### PROVIDED TEXT ###
Mohamed Taj-Eddine El Houssaini, Professor of International Relations, University of Mohamed V, Rabat, said that in order to settle the question of Jerusalem, it was important, not to go backwards on what had been achieved, but to move forward instead, aware of the challenges.  How could the international community face down Israel’s intransigent position?  There were two scenarios, hope and despair.  Hope lay in international legitimacy, international law and the possibility of internationalizing the question of Jerusalem, he said, adding that continuing the status quo would lead to despair.  The hope scenario required reversion to the pre-1967 borders.  Noting that Israel had attempted during all the negotiations to postpone the question of Jerusalem until “the bitter end” since it opposed any division of the city, he said that changes in the position of the United States must also be noted, pointing out in that regard that its Congress had voted to transfer its embassy to Jerusalem.

Israel was the party benefitting from the corresponding delays, he said, citing the physical expulsion of Palestinian citizens, the confiscation of their identity, and their replacement with Jewish settlers.  There was need for a common body with a mandate to examine how United Nations resolutions could be implemented.  In January, more than 30 resolutions, some of which were immensely important, had been passed in Morocco, and financial support and political will would be were needed to put them into effect.  He emphasized the importance of Palestinian reconciliation, saying that continuing division would be “disastrous for the question of Jerusalem or the conflict in general”.
### SUPPLIED INFORMATION ###
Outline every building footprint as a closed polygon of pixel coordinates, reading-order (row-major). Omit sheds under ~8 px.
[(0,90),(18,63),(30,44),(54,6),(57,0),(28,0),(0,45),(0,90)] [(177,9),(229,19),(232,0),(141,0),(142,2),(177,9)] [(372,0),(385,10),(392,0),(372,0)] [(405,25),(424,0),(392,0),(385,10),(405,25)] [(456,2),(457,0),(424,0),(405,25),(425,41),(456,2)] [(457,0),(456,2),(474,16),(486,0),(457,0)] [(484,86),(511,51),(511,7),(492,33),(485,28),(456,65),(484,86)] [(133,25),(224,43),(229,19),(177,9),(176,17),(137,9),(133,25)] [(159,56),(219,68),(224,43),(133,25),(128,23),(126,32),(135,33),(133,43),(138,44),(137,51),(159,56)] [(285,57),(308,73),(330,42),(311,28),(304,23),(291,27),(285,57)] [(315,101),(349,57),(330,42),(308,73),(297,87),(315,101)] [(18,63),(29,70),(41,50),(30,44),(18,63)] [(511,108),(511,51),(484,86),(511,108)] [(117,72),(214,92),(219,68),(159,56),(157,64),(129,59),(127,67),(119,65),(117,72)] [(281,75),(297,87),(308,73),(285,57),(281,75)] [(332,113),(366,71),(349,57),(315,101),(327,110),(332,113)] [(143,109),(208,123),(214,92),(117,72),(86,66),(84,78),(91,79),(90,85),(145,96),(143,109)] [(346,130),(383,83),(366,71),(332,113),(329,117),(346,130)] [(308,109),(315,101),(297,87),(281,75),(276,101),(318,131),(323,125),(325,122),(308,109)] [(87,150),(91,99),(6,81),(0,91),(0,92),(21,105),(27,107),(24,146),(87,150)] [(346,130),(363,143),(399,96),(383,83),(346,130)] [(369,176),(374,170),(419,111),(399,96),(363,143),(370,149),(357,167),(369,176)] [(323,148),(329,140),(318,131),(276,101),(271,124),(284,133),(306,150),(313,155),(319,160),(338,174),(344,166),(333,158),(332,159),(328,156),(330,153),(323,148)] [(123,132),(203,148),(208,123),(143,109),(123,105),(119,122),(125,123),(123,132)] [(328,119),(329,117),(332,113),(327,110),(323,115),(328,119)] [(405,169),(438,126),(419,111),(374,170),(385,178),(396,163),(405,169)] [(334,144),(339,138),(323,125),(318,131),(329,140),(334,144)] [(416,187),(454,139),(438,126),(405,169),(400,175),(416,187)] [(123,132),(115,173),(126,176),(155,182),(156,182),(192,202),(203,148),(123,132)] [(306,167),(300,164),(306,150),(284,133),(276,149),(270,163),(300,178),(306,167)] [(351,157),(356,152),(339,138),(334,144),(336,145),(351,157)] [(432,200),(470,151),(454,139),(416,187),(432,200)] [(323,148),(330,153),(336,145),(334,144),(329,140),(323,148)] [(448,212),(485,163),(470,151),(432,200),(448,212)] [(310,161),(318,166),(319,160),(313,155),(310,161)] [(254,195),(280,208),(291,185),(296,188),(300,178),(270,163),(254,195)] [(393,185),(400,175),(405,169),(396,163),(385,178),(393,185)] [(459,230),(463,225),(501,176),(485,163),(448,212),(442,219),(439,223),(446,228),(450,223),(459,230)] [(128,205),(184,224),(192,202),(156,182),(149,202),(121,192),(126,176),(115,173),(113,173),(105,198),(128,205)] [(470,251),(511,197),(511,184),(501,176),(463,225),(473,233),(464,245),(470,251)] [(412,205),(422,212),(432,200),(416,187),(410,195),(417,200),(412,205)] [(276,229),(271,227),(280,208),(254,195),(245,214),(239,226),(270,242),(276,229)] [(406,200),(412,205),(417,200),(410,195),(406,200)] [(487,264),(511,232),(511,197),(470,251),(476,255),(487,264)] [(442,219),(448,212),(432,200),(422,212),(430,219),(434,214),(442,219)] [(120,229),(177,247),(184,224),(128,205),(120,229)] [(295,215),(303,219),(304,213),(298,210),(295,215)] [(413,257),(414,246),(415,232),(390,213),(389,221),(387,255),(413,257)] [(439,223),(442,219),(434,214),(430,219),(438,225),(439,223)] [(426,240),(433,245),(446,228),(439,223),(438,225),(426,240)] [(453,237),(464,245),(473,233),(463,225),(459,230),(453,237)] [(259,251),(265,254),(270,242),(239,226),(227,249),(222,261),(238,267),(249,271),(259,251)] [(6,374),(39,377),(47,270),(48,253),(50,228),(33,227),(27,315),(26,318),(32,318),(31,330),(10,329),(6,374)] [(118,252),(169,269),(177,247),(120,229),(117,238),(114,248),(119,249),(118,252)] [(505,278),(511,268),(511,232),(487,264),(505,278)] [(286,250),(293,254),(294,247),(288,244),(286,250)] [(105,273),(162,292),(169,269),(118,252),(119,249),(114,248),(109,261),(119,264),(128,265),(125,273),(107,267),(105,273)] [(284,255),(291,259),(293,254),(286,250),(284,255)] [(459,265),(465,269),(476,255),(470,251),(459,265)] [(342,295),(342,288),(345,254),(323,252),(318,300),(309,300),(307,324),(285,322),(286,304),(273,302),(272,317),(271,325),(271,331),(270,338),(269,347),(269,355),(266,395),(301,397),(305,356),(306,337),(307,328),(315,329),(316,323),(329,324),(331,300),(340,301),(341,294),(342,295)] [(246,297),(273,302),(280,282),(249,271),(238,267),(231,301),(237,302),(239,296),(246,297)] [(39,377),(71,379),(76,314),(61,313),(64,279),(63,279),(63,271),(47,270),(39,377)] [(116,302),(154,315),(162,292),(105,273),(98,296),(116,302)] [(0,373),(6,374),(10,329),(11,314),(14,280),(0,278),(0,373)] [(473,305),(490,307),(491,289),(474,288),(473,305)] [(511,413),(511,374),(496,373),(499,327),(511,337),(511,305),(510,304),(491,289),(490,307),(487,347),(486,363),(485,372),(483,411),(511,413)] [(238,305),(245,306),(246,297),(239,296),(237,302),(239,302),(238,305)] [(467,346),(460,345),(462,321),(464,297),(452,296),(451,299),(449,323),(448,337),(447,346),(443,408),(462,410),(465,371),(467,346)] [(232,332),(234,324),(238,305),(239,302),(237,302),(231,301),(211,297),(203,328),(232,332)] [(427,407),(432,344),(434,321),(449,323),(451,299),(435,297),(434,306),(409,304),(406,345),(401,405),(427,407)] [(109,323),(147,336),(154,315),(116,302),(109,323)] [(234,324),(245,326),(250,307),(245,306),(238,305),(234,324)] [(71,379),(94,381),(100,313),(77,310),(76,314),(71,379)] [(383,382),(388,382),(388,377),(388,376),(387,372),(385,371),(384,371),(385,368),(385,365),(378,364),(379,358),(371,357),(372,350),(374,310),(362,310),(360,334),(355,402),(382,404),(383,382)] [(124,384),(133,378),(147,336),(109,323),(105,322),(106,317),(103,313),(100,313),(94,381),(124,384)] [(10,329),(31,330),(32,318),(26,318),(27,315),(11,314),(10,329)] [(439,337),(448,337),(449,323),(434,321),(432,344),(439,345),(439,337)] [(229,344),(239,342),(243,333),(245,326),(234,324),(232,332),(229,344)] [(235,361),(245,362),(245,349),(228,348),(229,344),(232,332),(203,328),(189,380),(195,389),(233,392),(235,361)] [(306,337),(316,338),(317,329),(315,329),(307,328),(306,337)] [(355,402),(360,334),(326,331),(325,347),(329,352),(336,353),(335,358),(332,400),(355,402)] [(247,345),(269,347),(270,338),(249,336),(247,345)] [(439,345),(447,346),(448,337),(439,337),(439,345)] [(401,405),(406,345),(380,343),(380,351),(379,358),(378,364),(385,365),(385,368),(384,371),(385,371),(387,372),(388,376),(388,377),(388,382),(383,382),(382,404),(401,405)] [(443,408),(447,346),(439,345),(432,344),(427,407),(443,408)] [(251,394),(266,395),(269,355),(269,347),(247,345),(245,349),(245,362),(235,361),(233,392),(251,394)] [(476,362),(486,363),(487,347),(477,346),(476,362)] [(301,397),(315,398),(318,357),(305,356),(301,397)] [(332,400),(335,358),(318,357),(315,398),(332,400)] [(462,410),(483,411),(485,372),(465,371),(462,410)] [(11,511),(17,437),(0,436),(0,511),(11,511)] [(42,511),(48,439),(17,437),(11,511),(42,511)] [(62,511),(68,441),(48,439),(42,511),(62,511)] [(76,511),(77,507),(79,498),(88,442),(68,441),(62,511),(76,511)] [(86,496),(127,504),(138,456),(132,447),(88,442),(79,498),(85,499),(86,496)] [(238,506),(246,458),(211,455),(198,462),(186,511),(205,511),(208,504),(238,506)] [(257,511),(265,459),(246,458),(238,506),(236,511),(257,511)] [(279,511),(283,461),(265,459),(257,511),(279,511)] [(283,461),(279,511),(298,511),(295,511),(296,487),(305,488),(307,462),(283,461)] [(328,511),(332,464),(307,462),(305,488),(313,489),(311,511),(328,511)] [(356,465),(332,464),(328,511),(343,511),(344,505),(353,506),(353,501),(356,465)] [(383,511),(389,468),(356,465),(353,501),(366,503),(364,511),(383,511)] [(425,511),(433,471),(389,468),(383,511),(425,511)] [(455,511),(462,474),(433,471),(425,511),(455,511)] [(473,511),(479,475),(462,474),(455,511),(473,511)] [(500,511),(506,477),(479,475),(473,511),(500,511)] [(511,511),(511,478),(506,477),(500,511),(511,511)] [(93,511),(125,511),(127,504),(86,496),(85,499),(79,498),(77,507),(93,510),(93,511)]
###
[TASK]
In the passage on Jerusalem, list each thing the professor says hope lay in. Work only from the passage about Jerusalem; draw on nothing outside it.

[CORRECT OUTPUT]
- International legitimacy
- International law
- The possibility of internationalizing the question of Jerusalem